SOURCE DATA:
Content starts

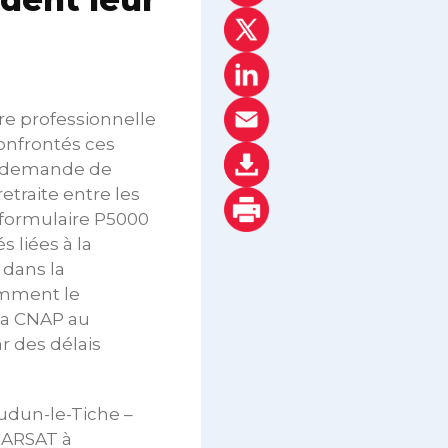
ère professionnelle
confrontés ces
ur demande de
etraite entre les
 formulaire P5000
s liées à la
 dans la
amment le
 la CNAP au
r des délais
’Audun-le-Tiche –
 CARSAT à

Content ends
Content starts

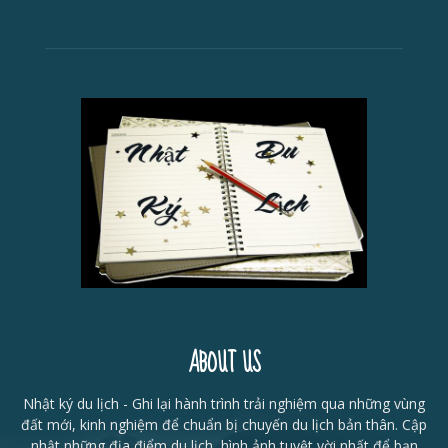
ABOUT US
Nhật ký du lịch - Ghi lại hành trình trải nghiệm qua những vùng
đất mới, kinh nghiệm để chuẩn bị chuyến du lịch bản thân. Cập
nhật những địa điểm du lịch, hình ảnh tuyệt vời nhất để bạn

Content ends
Content starts

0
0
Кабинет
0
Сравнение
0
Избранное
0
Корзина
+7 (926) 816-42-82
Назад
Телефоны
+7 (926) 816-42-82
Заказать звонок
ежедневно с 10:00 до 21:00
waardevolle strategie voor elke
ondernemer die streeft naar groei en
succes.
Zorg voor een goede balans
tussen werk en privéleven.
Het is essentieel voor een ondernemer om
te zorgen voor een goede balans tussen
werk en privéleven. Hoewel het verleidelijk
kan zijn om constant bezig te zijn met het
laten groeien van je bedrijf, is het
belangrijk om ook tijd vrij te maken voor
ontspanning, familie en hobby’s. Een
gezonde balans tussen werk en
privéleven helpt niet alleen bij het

Content ends

TRY IT:
Show each line of the items above that contains the string "goede", copied in full. Uppercase and lowercase letters count as different.

RESULT FOR THIS EXERCISE:
Zorg voor een goede balans
te zorgen voor een goede balans tussen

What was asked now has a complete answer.